L’impressione di uno sfiorato pericolo, sia personale, sia istituzionale – «se il Rettore non potrà fare liberamente il suo ufficio, la disciplina di questo Collegio non potrà stare come è stata per il passato, et se il Rettore non potrà tenere a freno li scolari delinquenti con il timere di questi incontri, non so come passerà il Collegio» – è corroborata da una lettera acclusa, indirizzata proprio dal Latuada al Rettore il 2 febbraio 1632. Nonostante la scrittura minuta e ordinata, i toni sono tutt’altro che pacati:

Desideravo sommamente di abbocarmi con la persona vostra per discorere qui in Milano (per dove intendo sete passato) alla longa, più tosto per sfogar la colera, che per la voluntà che havessi di vedervi.. Ringratio il Signore di non essermi incontrato né parlato con voi, perché non so se me fuse potuto tratenere, alla ricordanza di quello che havete operato per la total esclusione mia dal Collegio.

L’avversione nei confronti dell’antico superiore assume tutte le sfumature del risentimento, della rabbia e del disprezzo, che mescola alla vicenda personale di orgoglio ferito questioni di rango e morale sociale e conduce all’insulto:

[…] una calunnia troppo infame, et una persecutione troppo straordinaria causata da odio immortale che portate a Gentilhuomini, i quali sono sempre stati invidiati da chi è ignobile di nascita e molto più di perfidia. Non è però meraviglia, perché sì come il sangue contaminato et putrido in un corpo causa malatie et morbi incurabili, così anchora un rozzo plebeo et mal nato in un luogo di quiete apporta se non disturbo, et cagiona se non ruina. Et se bene dubitassi sempre che dal mal procedere et dalla rusticità di voi tutti ne dovesse nascere scandali di conseguenza, nondimeno perché l’effetto d’un buono è sempre pensar bene d’un cattivo, et l’effetto d’un cattivo è sempre pensar male d’un buono, non haverei mai pensato  non che stimato per certo che l’odio vostro si dovesse estendere a macchia tanto grande quanto è questa della reputatione. È cosa usitata che un huomo macchi l’honor d’altri, et più usitata che lo macchi con causa et con verità, ma che uno lo sporchi et contamini con immunditia d’infamia a torto persuadendosi che l’habito sacerdotale debba far havere maggior fede da chi devono essere ponderate le qualità de nobili, è cosa che non ha dell’humano ma bensì del Diabolico.
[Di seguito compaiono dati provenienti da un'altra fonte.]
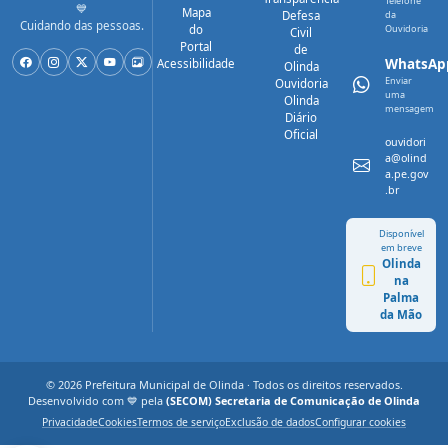
Telefone
💙
Mapa
Defesa
da
Cuidando das pessoas.
do
Ouvidoria
Civil
Portal
de
WhatsAp
Acessibilidade
Olinda
Enviar
Ouvidoria
uma
Olinda
mensagem
Diário
Oficial
ouvidori
a@olind
a.pe.gov
.br
Disponível
em breve
Olinda
na
Palma
da Mão
© 2026 Prefeitura Municipal de Olinda · Todos os direitos reservados.
Desenvolvido com 💙 pela
(SECOM) Secretaria de Comunicação de Olinda
Privacidade
Cookies
Termos de serviço
Exclusão de dados
Configurar cookies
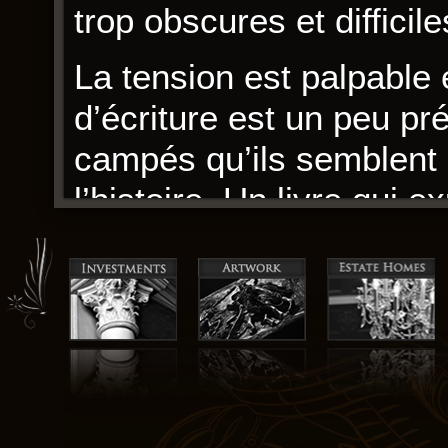
trop obscures et diffici
La tension est palpable e
d’écriture est un peu pr
campés qu’ils semblent 
l’histoire. Un livre qui
télécharger gratuitement 
rare et une profondeur 
Le récit est un puzzle 
implacable, mais dérouta
labyrinthe qui se déroul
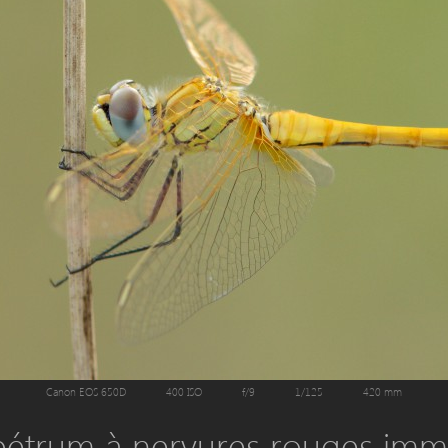
Canon EOS 650D
400 ISO
f/9
1/125
420 mm
étrum à nervures rouges imm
A voi ricordo li danni et il pregiuditio che havete portato alla mia fama […] 

Affiora in chiusura, tra le pieghe cupe della retorica moralista, la stridula nota di una velata minaccia travestita da maledizione:

Restatevi dunque con quello che vi desidero, et vivete con più cautezza di quello sete vissuto sin hora, perché vi annontio quei mali che meritano le vostre indegnità, con speranza di vederne in breve dalla potente mano di Dio castighi tali quali richiedano le vostre qualità.
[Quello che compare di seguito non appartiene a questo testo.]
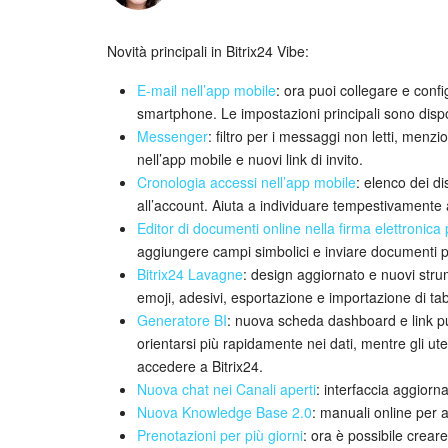
Novità principali in Bitrix24 Vibe:
E-mail nell’app mobile
: ora puoi collegare e confi
smartphone. Le impostazioni principali sono disp
Messenger
: filtro per i messaggi non letti, menzi
nell’app mobile e nuovi link di invito.
Cronologia accessi nell’app mobile
: elenco dei dis
all’account. Aiuta a individuare tempestivamente a
Editor di documenti online nella firma elettronica
aggiungere campi simbolici e inviare documenti per
Bitrix24 Lavagne
: design aggiornato e nuovi stru
emoji, adesivi, esportazione e importazione di tabe
Generatore BI
: nuova scheda dashboard e link p
orientarsi più rapidamente nei dati, mentre gli u
accedere a Bitrix24.
Nuova chat nei Canali aperti
: interfaccia aggiorn
Nuova Knowledge Base 2.0
: manuali online per a
Prenotazioni per più giorni
: ora è possibile creare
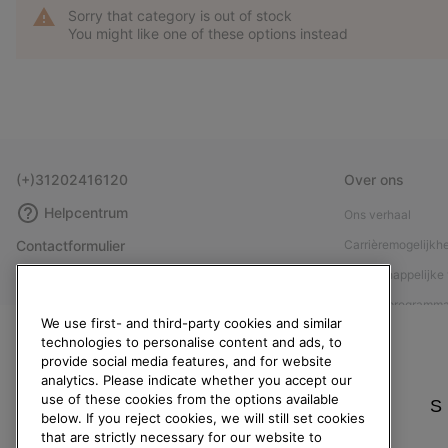
Sorry that category is out of stock
You might like one of these options instead
(+)31202416120
Over ons
Helpcentrum
Ons verhaal
Contactformulier
Carrièremogelijkh
Maattabellen
Maatschappelijke 
Handleiding schoenverzorging
Affiliateprogramm
We use first- and third-party cookies and similar
Retouren
Pers
technologies to personalise content and ads, to
provide social media features, and for website
Overeenkomst herroepen
Handleiding schoe
analytics. Please indicate whether you accept our
Bestelstatus
use of these cookies from the options available
S
below. If you reject cookies, we will still set cookies
Bezorging
that are strictly necessary for our website to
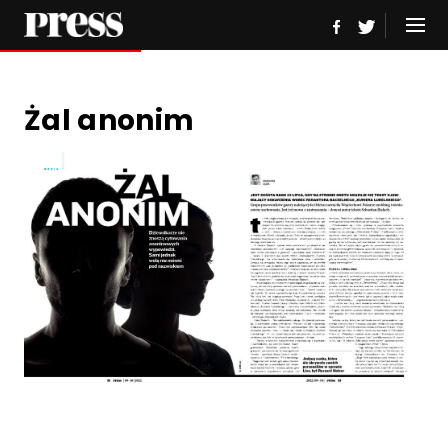
Żal anonim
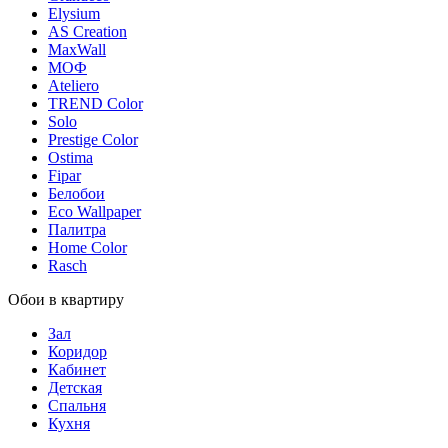
Elysium
AS Creation
MaxWall
МОФ
Ateliero
TREND Color
Solo
Prestige Color
Ostima
Fipar
Белобои
Eco Wallpaper
Палитра
Home Color
Rasch
Обои в квартиру
Зал
Коридор
Кабинет
Детская
Спальня
Кухня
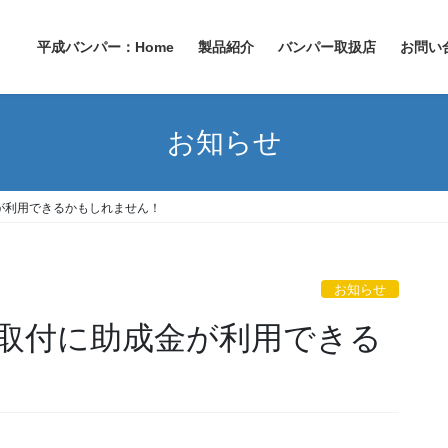
平成バンパー：Home
製品紹介
バンパー取扱店
お問い
お知らせ
が利用できるかもしれません！
お知らせ
取付に助成金が利用できる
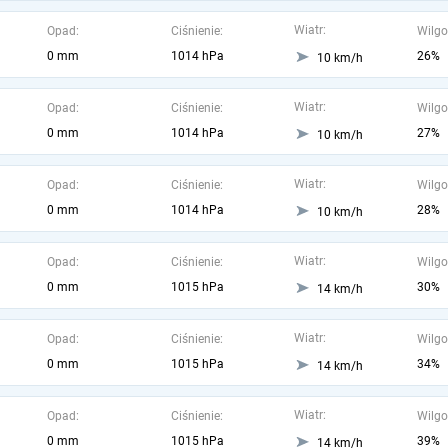
Wiatr:
Opad:
Ciśnienie:
Wilgo
0 mm
1014 hPa
26%
10 km/h
Wiatr:
Opad:
Ciśnienie:
Wilgo
0 mm
1014 hPa
27%
10 km/h
Wiatr:
Opad:
Ciśnienie:
Wilgo
0 mm
1014 hPa
28%
10 km/h
Wiatr:
Opad:
Ciśnienie:
Wilgo
0 mm
1015 hPa
30%
14 km/h
Wiatr:
Opad:
Ciśnienie:
Wilgo
0 mm
1015 hPa
34%
14 km/h
Wiatr:
Opad:
Ciśnienie:
Wilgo
0 mm
1015 hPa
39%
14 km/h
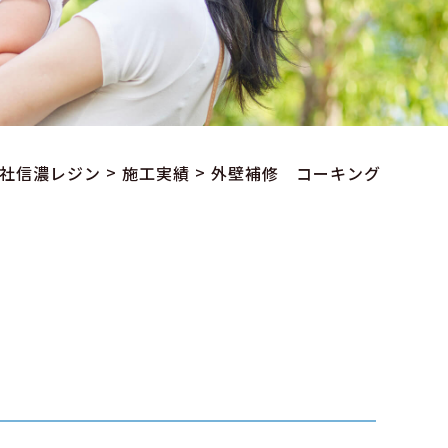
>
>
社信濃レジン
施工実績
外壁補修 コーキング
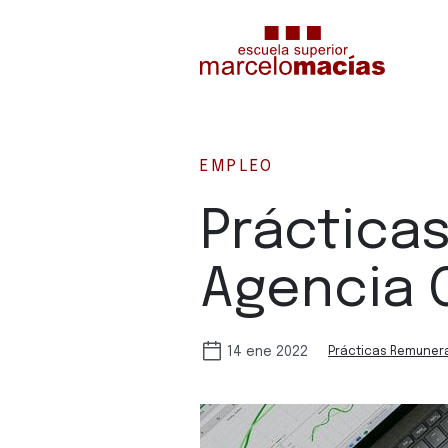
EMPLEO
Práctica
Agencia 
14 ene 2022
Prácticas Remuner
¹ Alla ricostruzione dell’operato delle varie figure istituzionali negli anni di patronato di Federico Borromeo e immediatamente successivi è dedicata la tesi di Laurea magistrale di Luisella Lunghi presso l’Università degli Studi di Pavia (Dipartimento di Studi umanistici, relatore Prof. A. Ferraresi, A.A. 2015-2016), dal titolo: Il Collegio Borromeo: istituzioni e figure di governo nei primi trent’anni del Seicento.